(Beginning of EXTRACT PROVIDED)
Audit: Meta and TikTok DSA Research APIs miss half the feed
TL;DR
- An audit from the University of St. Gallen found vetted researchers can pull only about 75% of TikTok and 50% of Instagram posts shown to users.
- Of the posts that come through, only 17% of TikTok and 42% of Instagram metadata parameters reach researchers, with moderation context systematically stripped.
- The paper concludes current research-access implementations fall short of the DSA's intended oversight function because removed and downranked content rarely survives in researcher datasets.
Researchers at the University of St. Gallen reconstructed what TikTok and Instagram actually showed real users during two elections, then compared it against what Article 40(12) of the EU's Digital Services Act lets vetted researchers pull through the platforms' official Research APIs. The gap is the story. According to the arXiv preprint, researchers can access only around 75% of the posts TikTok's For You feed serves up and only about 50% of what Instagram's Explore feed serves. For the posts that do come through, only 17% of TikTok metadata parameters and 42% of Instagram metadata parameters survive the trip.
(End of EXTRACT PROVIDED)
(Beginning of INFORMATION SHOWN)
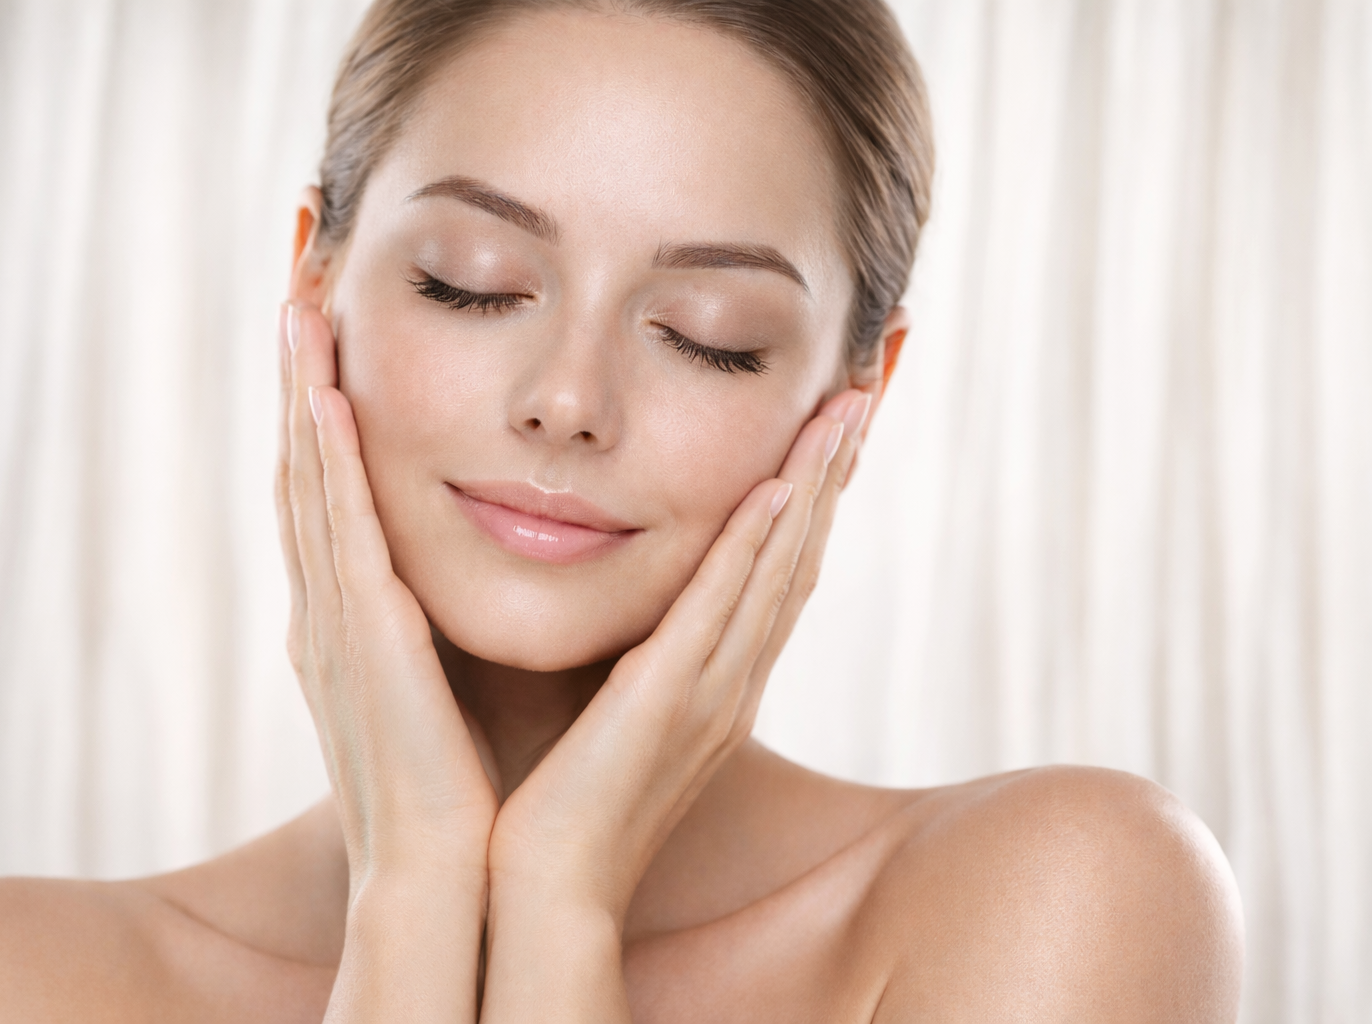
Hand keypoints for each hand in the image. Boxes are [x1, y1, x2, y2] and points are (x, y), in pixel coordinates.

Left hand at [479, 388, 870, 1017]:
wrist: (548, 879)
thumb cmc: (565, 794)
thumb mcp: (617, 707)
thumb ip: (639, 652)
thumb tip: (633, 597)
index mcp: (721, 681)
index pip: (780, 573)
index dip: (812, 500)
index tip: (829, 432)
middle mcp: (734, 680)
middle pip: (799, 557)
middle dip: (832, 474)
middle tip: (861, 396)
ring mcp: (713, 691)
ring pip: (778, 569)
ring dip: (813, 487)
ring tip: (843, 412)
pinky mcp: (671, 699)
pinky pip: (722, 608)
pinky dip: (754, 546)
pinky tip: (777, 488)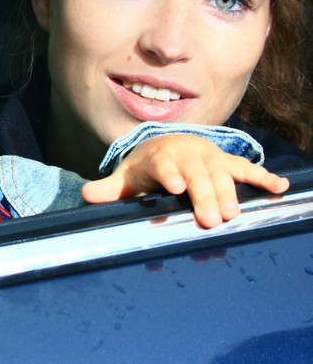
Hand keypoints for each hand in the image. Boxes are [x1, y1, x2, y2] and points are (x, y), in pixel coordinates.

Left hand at [80, 134, 288, 228]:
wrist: (168, 144)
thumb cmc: (146, 168)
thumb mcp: (126, 178)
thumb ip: (108, 189)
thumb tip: (85, 195)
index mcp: (160, 158)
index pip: (164, 166)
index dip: (169, 175)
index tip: (175, 188)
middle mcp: (187, 156)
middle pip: (196, 174)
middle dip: (204, 194)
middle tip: (210, 218)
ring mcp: (209, 158)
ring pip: (222, 174)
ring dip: (229, 193)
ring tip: (234, 214)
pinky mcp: (226, 162)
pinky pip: (246, 169)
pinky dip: (263, 177)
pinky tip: (279, 187)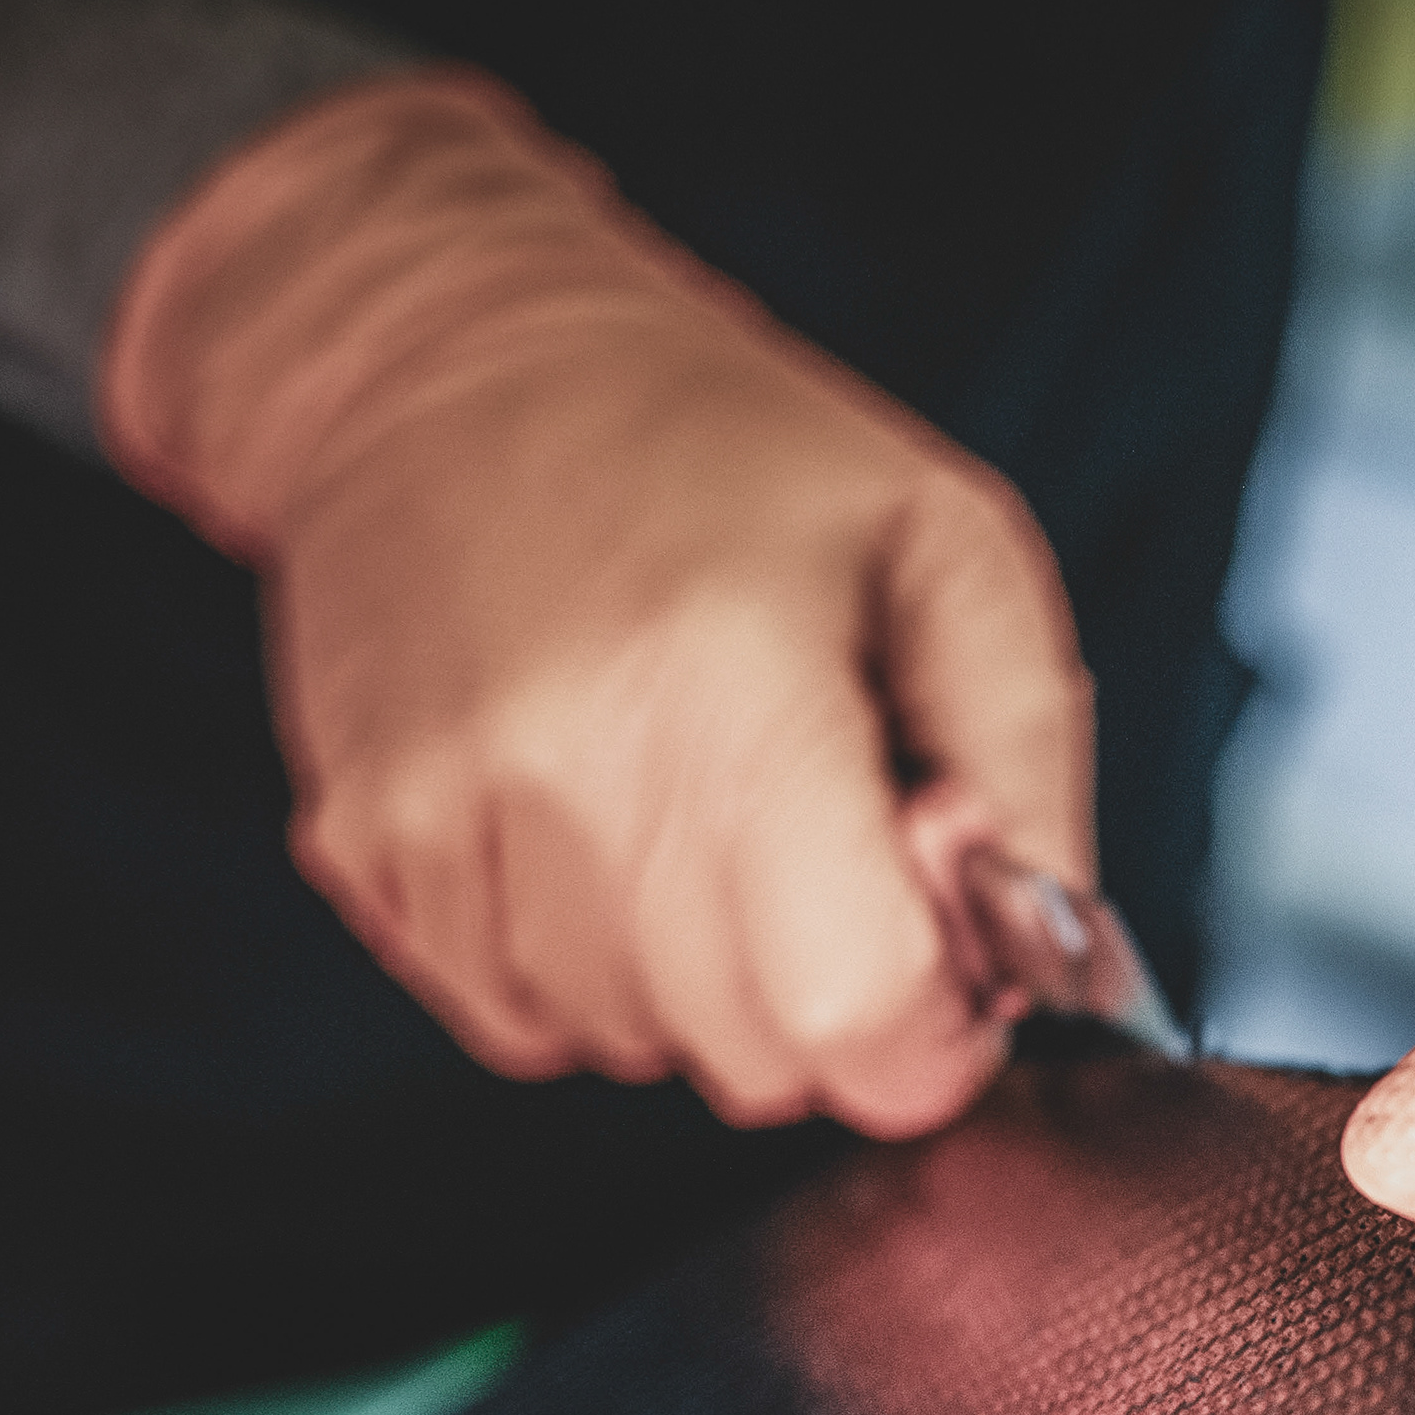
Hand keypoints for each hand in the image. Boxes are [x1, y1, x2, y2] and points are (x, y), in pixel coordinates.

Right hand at [99, 69, 1090, 1138]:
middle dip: (826, 990)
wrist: (439, 355)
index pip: (856, 1015)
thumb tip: (1050, 952)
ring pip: (639, 1049)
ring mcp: (443, 825)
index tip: (943, 958)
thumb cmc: (714, 444)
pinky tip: (594, 817)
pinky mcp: (364, 854)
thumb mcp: (946, 543)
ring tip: (692, 795)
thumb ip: (1027, 760)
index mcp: (735, 687)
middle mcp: (570, 773)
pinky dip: (589, 958)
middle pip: (756, 1059)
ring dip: (699, 972)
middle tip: (820, 832)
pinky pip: (523, 1020)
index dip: (934, 1027)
(End of INFORMATION SHOWN)
• _LIST OF TASKS_:
A – In the article on the DSA research API audit, why does the paper conclude that current research-access implementations fall short of the DSA's intended oversight function?
B – List every percentage figure given in the article on the DSA research API audit, and say what each one measures.

• _ANSWERS BELOW_:
A – Removed and downranked content rarely survives in researcher datasets.

B –
- About 75%: the share of TikTok posts shown to users (in the For You feed) that vetted researchers can pull
- About 50%: the share of Instagram posts shown to users (in the Explore feed) that vetted researchers can pull
- 17%: the share of TikTok metadata parameters that reach researchers for the posts that come through
- 42%: the share of Instagram metadata parameters that reach researchers for the posts that come through